## TO DO
Only the lines that include "rounded" should be copied from the data below.

## PROVIDED MATERIAL
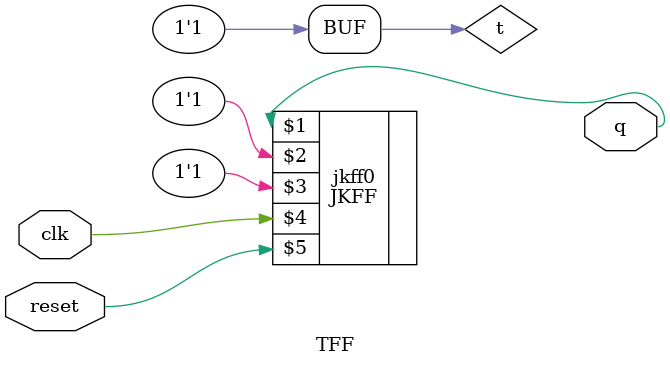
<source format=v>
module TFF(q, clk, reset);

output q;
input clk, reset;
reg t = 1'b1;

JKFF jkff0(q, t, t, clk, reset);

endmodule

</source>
--
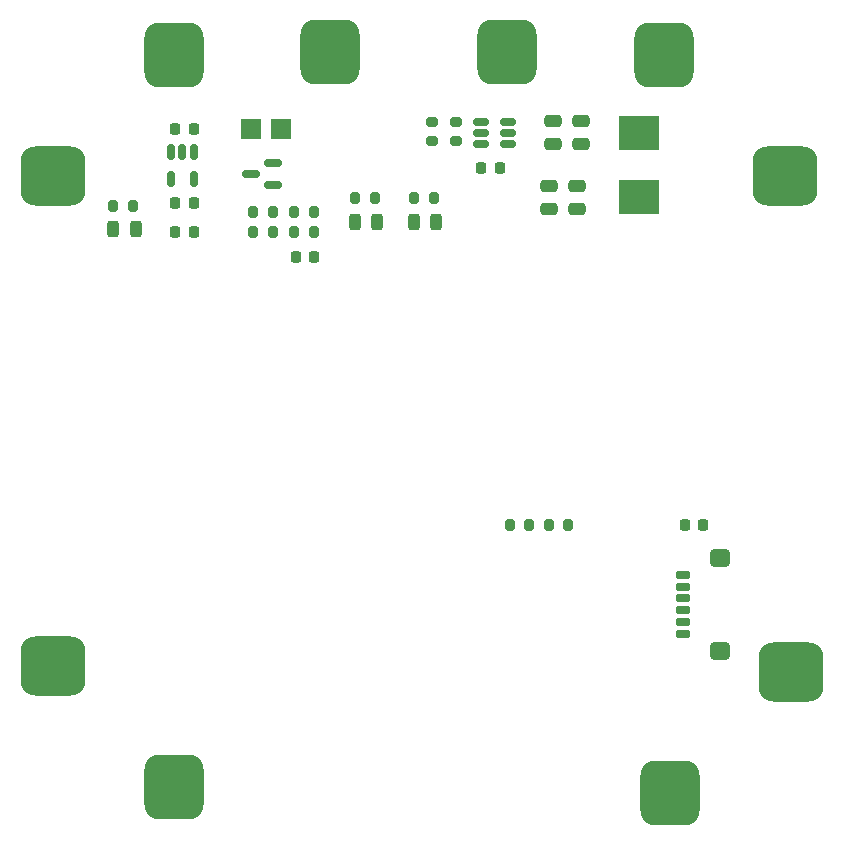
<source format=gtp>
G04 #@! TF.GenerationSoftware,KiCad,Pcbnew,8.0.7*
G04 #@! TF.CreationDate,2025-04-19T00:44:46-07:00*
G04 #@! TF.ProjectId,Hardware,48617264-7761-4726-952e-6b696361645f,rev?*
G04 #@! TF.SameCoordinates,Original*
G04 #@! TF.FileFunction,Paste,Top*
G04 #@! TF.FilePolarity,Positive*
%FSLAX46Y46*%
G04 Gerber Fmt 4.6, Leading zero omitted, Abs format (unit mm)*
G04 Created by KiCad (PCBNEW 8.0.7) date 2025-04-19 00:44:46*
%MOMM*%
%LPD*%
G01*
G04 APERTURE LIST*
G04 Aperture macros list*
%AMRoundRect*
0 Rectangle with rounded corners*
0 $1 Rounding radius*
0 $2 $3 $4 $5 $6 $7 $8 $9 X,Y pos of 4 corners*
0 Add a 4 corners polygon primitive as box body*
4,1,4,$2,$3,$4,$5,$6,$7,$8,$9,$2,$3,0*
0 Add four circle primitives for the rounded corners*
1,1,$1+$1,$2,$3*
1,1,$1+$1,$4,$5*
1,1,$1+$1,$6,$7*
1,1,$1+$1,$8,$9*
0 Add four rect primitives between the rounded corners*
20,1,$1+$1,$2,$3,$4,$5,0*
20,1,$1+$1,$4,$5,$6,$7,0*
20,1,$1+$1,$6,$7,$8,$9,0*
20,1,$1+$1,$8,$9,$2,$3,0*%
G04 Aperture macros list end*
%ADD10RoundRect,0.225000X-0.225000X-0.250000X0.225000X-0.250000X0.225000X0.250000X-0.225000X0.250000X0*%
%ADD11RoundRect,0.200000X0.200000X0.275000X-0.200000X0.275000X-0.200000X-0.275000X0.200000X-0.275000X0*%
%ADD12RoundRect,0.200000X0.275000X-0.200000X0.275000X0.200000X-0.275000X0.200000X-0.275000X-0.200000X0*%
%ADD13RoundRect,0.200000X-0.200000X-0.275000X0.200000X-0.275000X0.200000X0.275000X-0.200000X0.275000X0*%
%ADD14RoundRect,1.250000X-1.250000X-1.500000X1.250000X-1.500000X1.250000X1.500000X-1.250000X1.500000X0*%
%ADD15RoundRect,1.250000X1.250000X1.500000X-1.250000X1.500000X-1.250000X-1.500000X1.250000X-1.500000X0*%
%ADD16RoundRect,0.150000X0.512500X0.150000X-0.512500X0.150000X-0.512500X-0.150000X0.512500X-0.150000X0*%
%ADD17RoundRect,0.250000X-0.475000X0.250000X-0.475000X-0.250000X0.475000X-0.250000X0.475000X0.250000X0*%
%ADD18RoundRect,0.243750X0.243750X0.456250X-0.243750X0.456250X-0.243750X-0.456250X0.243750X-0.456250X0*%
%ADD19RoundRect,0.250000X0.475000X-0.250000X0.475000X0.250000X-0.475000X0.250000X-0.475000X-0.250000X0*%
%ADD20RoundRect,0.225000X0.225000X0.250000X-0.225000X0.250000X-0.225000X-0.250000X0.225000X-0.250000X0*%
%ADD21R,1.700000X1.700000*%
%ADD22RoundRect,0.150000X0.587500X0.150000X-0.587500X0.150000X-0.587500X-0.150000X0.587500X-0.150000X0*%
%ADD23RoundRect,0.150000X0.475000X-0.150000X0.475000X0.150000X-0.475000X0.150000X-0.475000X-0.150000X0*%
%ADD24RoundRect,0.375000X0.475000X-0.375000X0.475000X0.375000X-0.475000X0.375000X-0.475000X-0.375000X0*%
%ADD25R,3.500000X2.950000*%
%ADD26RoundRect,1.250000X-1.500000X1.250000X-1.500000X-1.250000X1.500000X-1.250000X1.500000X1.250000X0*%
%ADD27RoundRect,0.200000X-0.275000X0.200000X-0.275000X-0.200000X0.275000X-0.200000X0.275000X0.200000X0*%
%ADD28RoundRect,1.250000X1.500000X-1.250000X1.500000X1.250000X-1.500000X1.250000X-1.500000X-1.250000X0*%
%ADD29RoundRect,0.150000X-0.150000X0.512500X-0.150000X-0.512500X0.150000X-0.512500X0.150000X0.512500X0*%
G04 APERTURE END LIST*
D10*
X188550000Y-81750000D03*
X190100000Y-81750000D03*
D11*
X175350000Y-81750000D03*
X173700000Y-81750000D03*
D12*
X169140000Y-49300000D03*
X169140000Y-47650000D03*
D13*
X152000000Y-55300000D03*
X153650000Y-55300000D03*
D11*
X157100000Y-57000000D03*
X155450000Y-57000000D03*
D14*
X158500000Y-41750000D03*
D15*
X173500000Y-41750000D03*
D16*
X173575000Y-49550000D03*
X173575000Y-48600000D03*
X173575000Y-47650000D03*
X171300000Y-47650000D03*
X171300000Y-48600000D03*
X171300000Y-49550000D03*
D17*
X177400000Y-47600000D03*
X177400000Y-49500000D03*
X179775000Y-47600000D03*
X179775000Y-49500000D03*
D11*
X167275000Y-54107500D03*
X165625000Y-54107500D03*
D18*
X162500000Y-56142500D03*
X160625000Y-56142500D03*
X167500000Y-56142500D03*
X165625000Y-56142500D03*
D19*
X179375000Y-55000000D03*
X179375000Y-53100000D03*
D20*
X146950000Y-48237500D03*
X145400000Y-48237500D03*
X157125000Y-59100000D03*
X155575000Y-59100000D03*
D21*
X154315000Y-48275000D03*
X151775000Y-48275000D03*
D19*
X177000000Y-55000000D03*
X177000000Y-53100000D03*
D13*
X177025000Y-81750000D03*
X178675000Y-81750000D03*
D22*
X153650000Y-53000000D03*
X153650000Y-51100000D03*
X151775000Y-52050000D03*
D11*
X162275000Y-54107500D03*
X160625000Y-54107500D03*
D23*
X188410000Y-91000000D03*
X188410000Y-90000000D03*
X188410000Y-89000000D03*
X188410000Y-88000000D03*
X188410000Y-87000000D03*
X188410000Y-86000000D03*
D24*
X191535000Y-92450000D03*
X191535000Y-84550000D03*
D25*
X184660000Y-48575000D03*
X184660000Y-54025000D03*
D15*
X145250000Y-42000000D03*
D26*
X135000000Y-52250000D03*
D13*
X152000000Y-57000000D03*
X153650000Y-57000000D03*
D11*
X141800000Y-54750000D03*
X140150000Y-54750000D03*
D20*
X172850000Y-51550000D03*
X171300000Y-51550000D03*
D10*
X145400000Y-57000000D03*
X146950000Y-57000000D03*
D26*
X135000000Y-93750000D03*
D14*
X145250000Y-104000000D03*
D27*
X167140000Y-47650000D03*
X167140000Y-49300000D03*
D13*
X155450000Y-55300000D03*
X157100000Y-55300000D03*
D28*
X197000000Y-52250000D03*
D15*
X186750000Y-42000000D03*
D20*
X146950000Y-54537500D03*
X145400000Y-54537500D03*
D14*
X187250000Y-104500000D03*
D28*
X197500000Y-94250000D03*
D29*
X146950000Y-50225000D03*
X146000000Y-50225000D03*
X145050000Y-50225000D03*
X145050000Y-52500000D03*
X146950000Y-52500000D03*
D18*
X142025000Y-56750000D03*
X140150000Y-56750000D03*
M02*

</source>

## THE ANSWER
0 Rectangle with rounded corners*
0 Add four circle primitives for the rounded corners*
0 Add four rect primitives between the rounded corners*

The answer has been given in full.